Adaptive Robot Presenters
Modelling Grounding in Multimodal Interaction
Time: Fri 2023-11-10 14.00
Location: F3 (Flodis), Lindstedtsvägen 26 & 28, Stockholm
Video link: https://kth-se.zoom.us/j/62979383325?pwd=VnJ1a1N6azZpaGxvZVZmVkU1NE5ZUT09
Language: English
Subject area: Speech and Music Communication
Doctoral student: Agnes Axelsson , Tal, musik och hörsel, TMH
Opponent: Professor Elisabeth André, Universität Augsburg
Supervisor: Professor Gabriel Skantze, Tal, musik och hörsel, TMH; Professor Johan Boye,
QC 20231017
Abstract
This thesis addresses the topic of grounding in human-robot interaction, that is, the process by which the human and robot can ensure mutual understanding. To explore this topic, the scenario of a robot holding a presentation to a human audience is used, where the robot has to process multimodal feedback from the human in order to adapt the presentation to the human's level of understanding.
First, the use of behaviour trees to model real-time interactive processes of the presentation is addressed. A system based on the behaviour tree architecture is used in a semi-automated Wizard-of-oz experiment, showing that audience members prefer an adaptive system to a non-adaptive alternative.

* * * * *

> [WHAT YOU ARE ASKED TO DO] For each of the following statements, answer yes or no as to whether it agrees with the thesis announcement, and quote the deciding words from it. 1. The language given for the event is English. 2. The opponent is Professor Gabriel Skantze. 3. The Wizard-of-oz experiment showed that audience members preferred the non-adaptive system. The listing has no connection to the thesis announcement.

> [SUPPLIED INFORMATION]
* * * * *

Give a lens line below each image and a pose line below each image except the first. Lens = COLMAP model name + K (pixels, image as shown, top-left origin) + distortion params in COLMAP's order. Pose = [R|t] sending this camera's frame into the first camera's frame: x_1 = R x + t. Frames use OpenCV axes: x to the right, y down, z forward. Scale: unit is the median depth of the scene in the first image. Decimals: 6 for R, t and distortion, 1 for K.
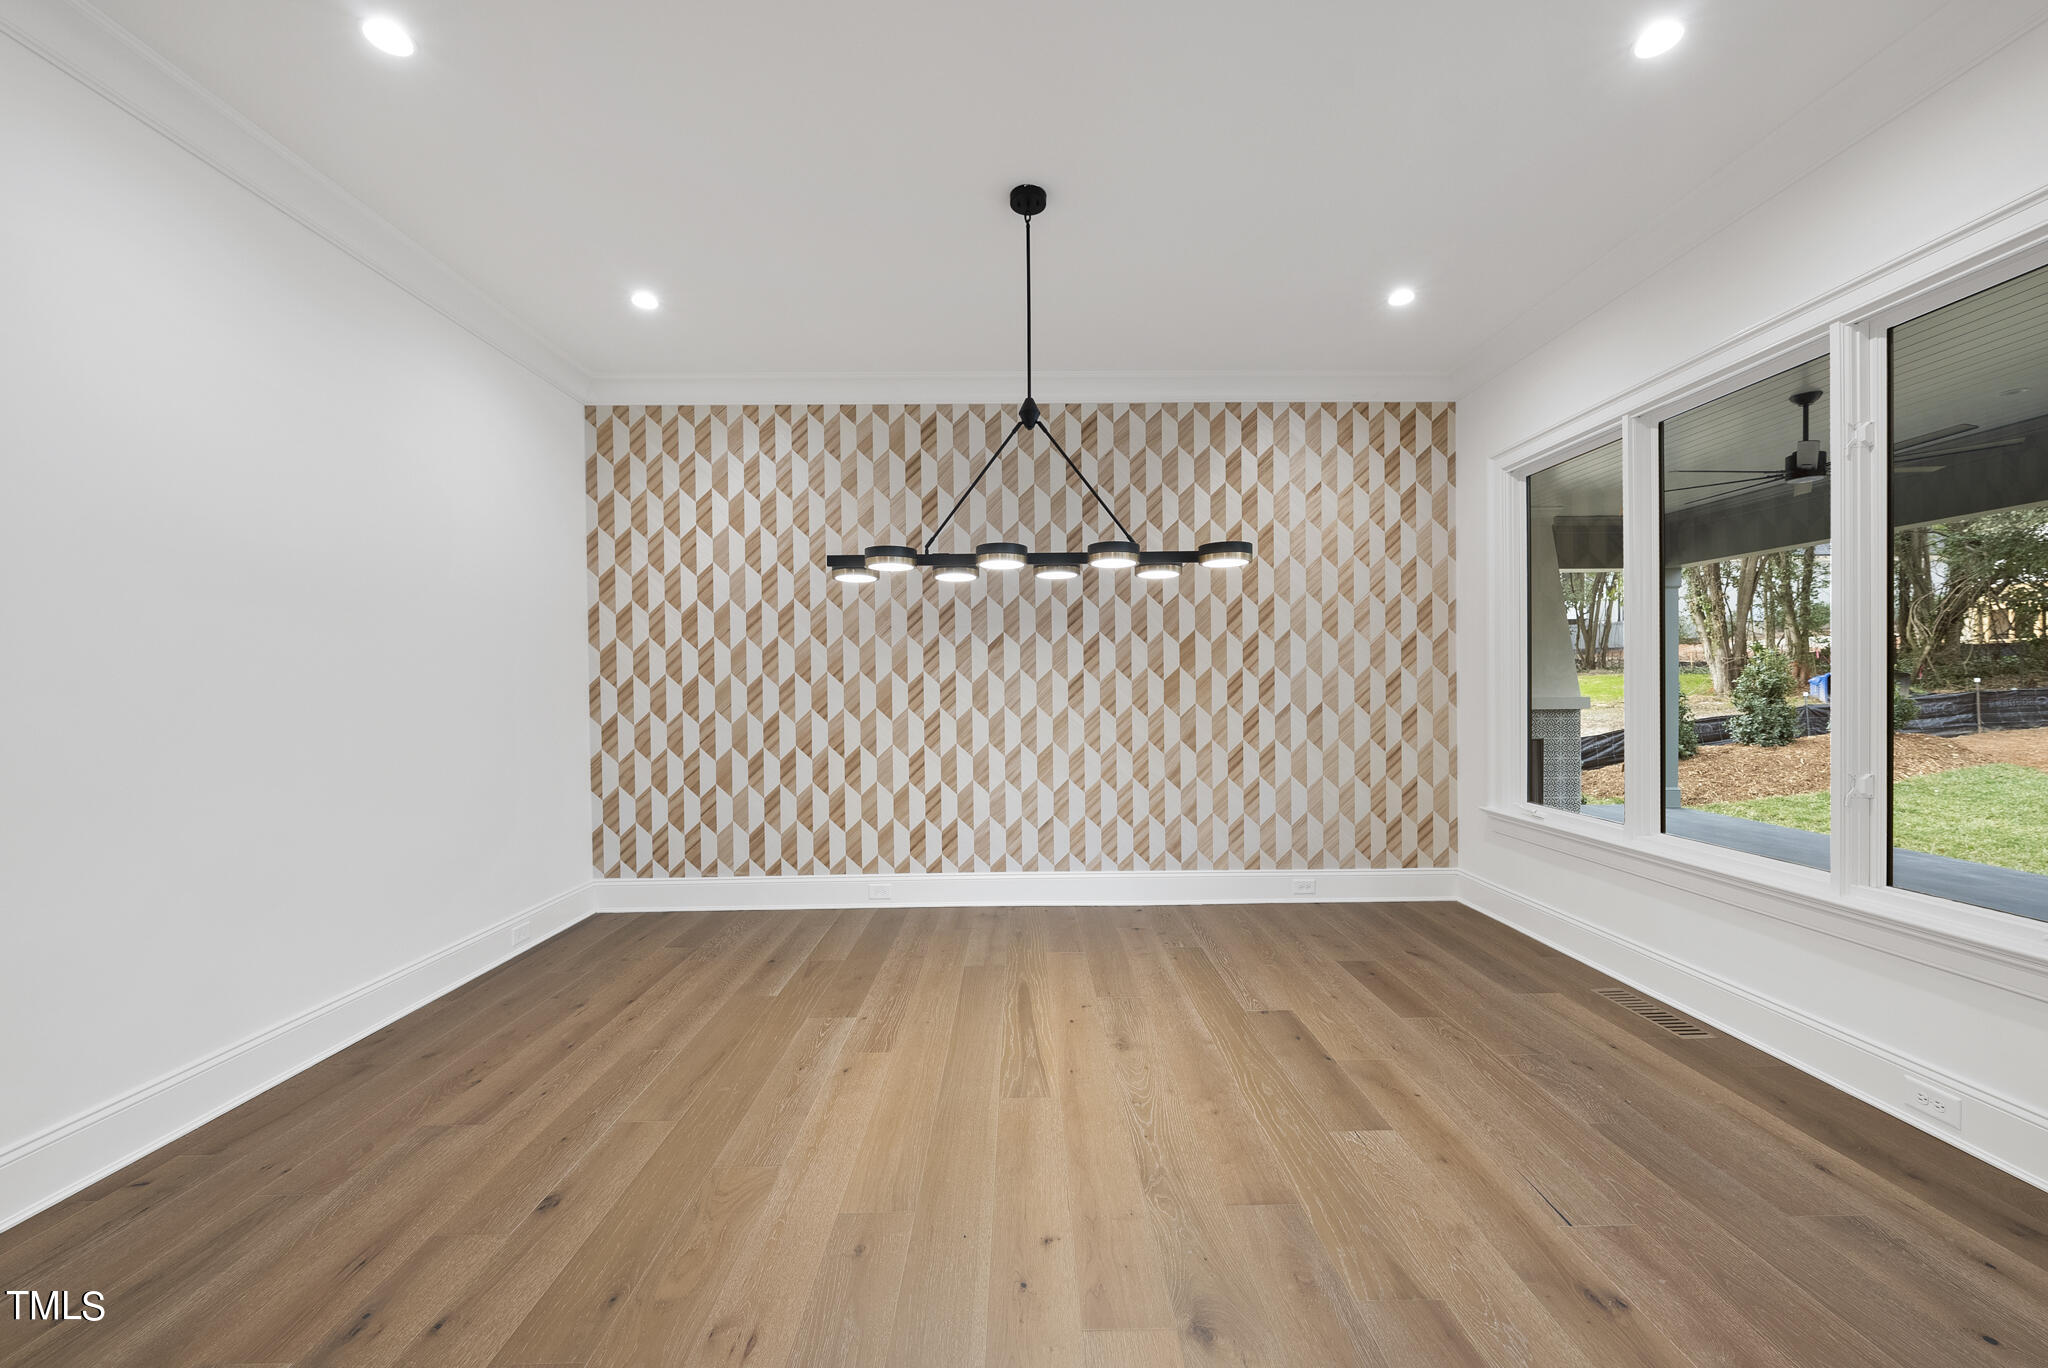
lens RADIAL K [[717.7, 0, 1024.5], [0, 717.7, 697.8], [0, 0, 1]] dist [-0.001267, -0.000142]
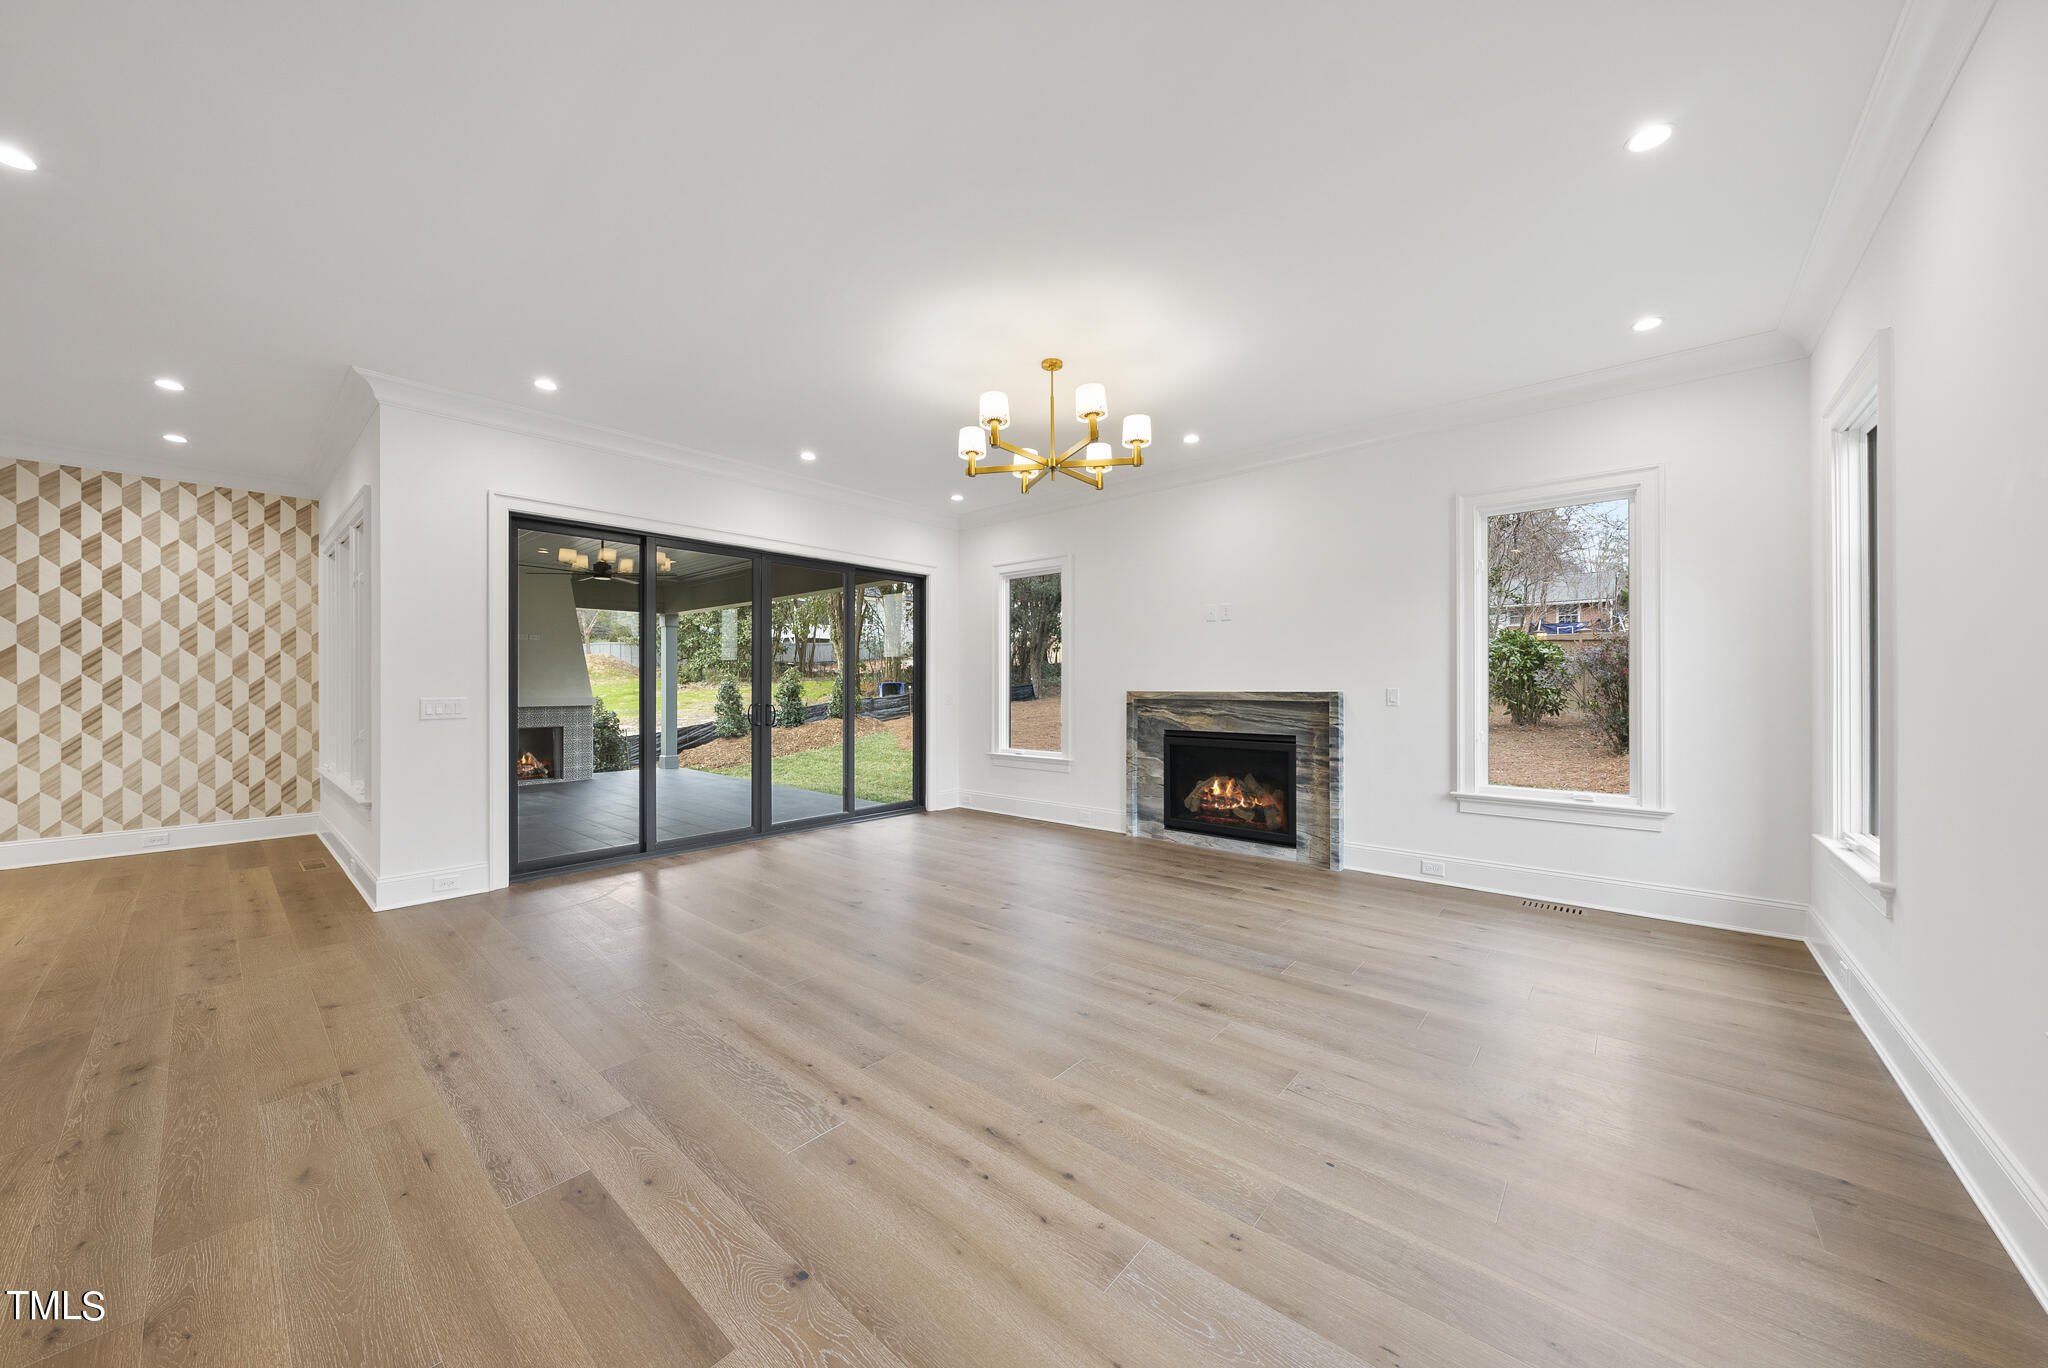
lens RADIAL K [[717.7, 0, 1024.0], [0, 717.7, 681.7], [0, 0, 1]] dist [-0.001267, -0.000142]
pose [[0.655139, 0.010051, 0.755442, 0.441010], [0.009945, 0.999710, -0.021926, 0.014088], [-0.755443, 0.021877, 0.654849, -1.093888]]
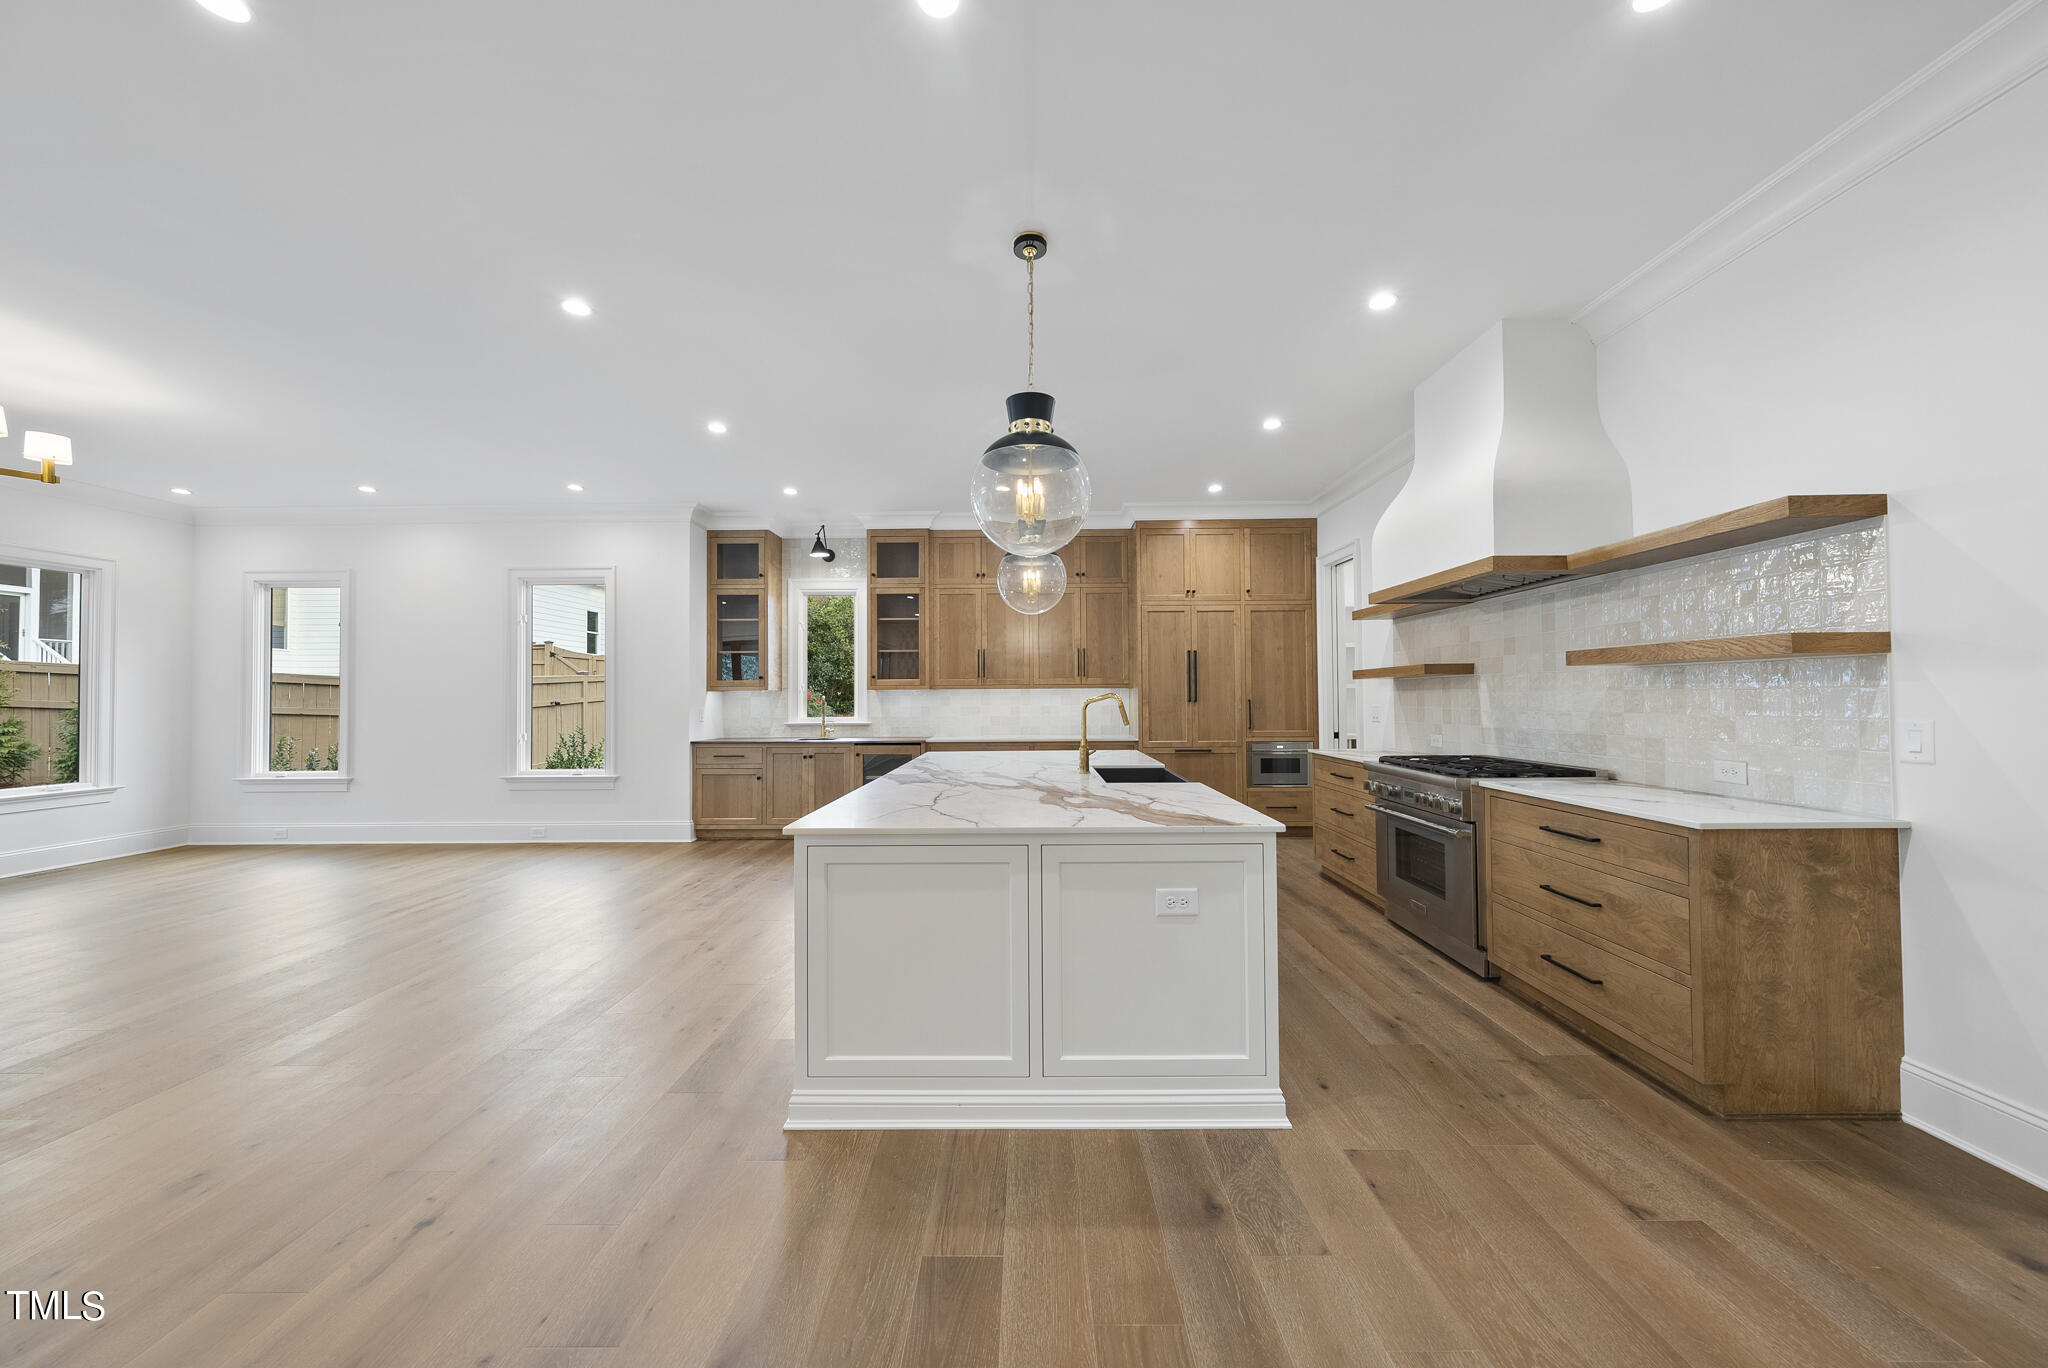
lens RADIAL K [[717.7, 0, 1024.8], [0, 717.7, 687.0], [0, 0, 1]] dist [-0.001267, -0.000142]
pose [[-0.999871, 0.015482, 0.004375, -0.134217], [0.015499, 0.999872, 0.003895, -0.005819], [-0.004314, 0.003962, -0.999983, 0.314636]]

* * * * *

> [EXERCISE SOLUTION]
1. Yes: "Language: English"
2. No: "Opponent: Professor Elisabeth André, Universität Augsburg"
3. No: "showing that audience members prefer an adaptive system to a non-adaptive alternative"